The Chicago Connection
Continued from Connecting Scrapbook 210 to Tea with Olga and Brown
If you paid attention to Mr. Fenn's pattern of movement, you may have noticed he admitted his writings are interconnected. What this means is his scrapbooks and hints are linked and when viewed as a whole the hints become clear. As I mentioned earlier the Chicago White Sox scandal was the point of his Scrapbook 210, and sure enough Mr. Fenn follows it up with Scrapbook 212 with the Chicago connection.
He mentions Arthur Rubloff from Chicago his experience of supplying a giant bronze statue of the Indian Chief Massasoit. Arthur connect to "quest," as I have mentioned previously. The large statue connection to the clues is Our Lady of the Rockies, the 90 Madonna, which was assembled by a Tarhe helicopter (another famous Indian Chief) that if you listen good sounds like "tarry." Did you know the civilian variant of the Tarhe Helicopter is an Ericson (think Eric Sloane) and they are named. Olga was the name of the one that fixed the antenna to the CN Tower.
It is very interesting how he pointed out the Denver Musem of Natural History bronze of the bear by comparison. Many may remember Forrest said the final clue is connected to the parking lot of the Denver Musem of Natural History. I wrote a piece about it a while back, when I pointed out the parking lot entrance has bronze wolves opposite the Bear bronze at the entrance. Just say'n - smile.

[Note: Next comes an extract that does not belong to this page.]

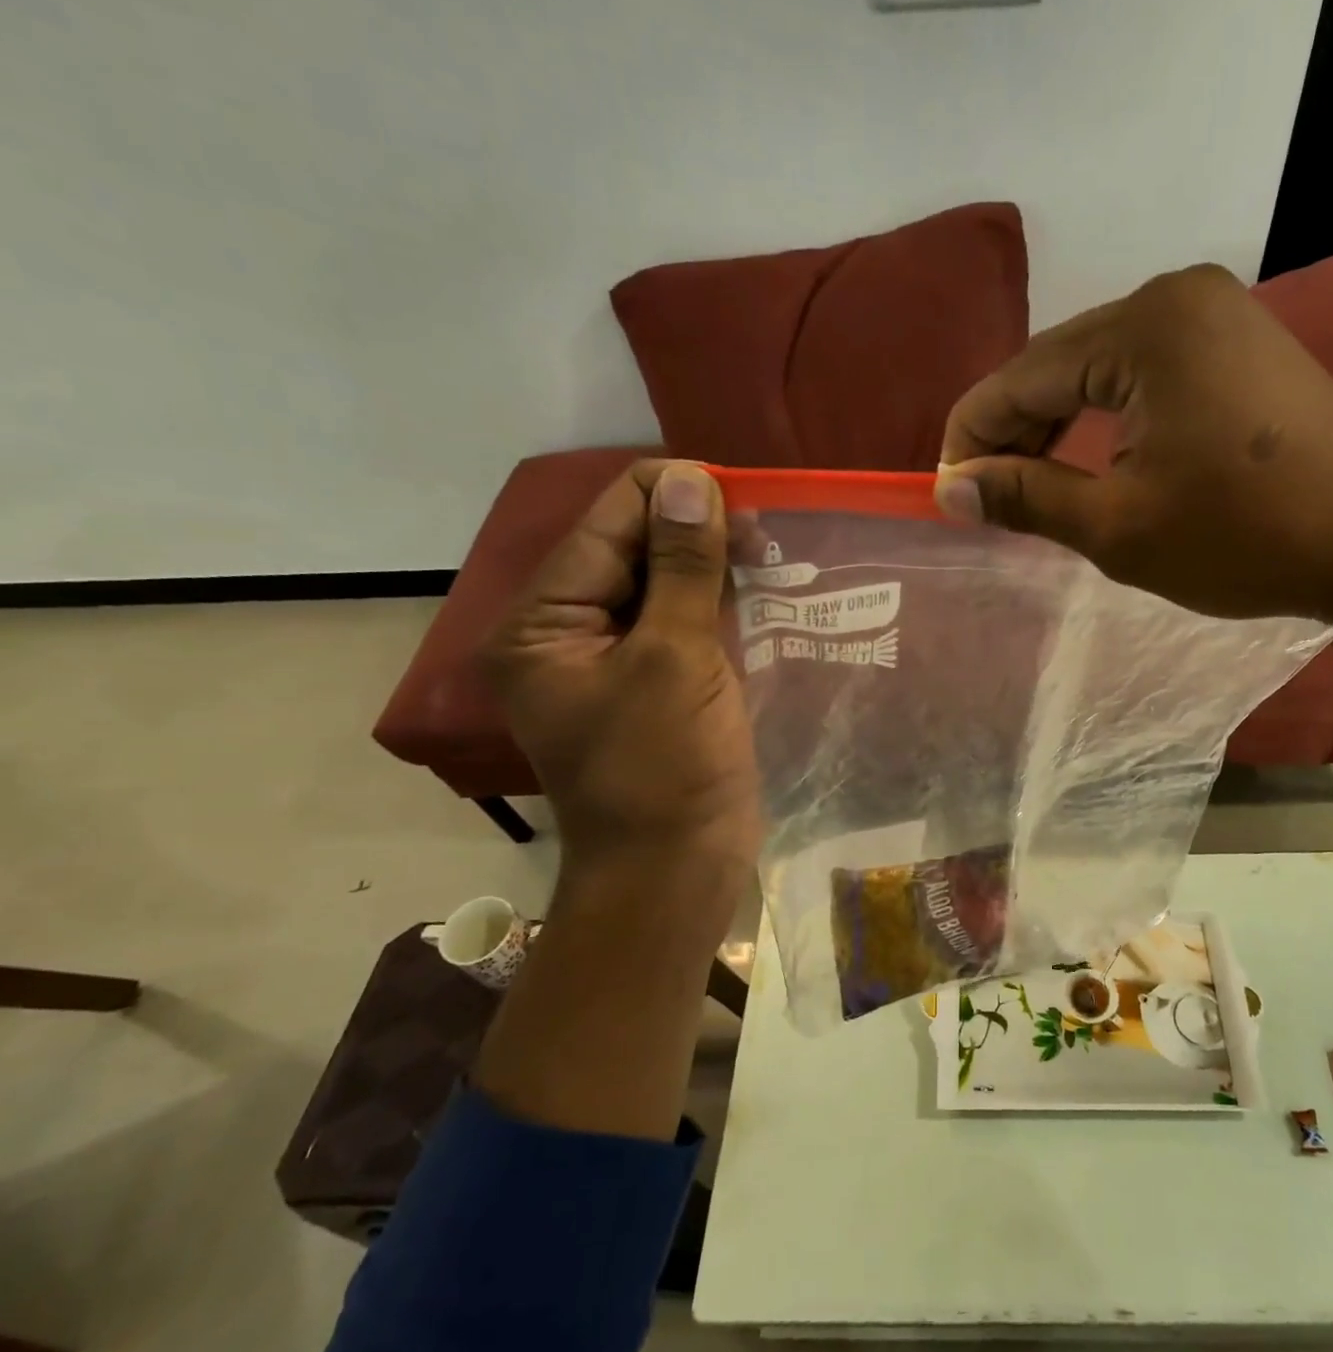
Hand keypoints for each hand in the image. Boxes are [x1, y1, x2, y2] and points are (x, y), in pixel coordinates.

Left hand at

Now what about the Chicago connection? My last post connected Tea with Olga. One of the more puzzling suggestions by Mr. Fenn is to bring a sandwich. The sandwich is the Oreo, of which he hints. The black and white Oreo sandwich is symbolic of the White Sox scandal, which became known as the Black Sox Scandal, thus the importance of the black and white Oreo.
To make this argument more convincing, we need to connect it to those subtle hints in his memoir. The section titled Important Literature talks about Catcher in the Rye and The Great Gatsby. The connection between the two is Brown, who is Shoeless Joe Jackson. Mr. Fenn quotes from Scrapbook 212, "he only fault I ever found with Arthur was that his shoes looked to be too long for his feet," the hint to Shoeless Joe. In the book/movie Eight Men Out, Shoeless Joe is banned from Baseball and played minor ball under the assumed name of Brown.
The movie also introduces another important character that links the two pieces of literature, Ring Lardner. He was featured in The Great Gatsby as the Chicago sports writer that sniffed out the White Sox Scandal and he was Holden Caulfield's (Catcher and the Rye) favourite author.
The final quote from this scrapbook to link to Chicago baseball is the good ole hot dog, "I probably wondered if Arthur knew what a hot dog was."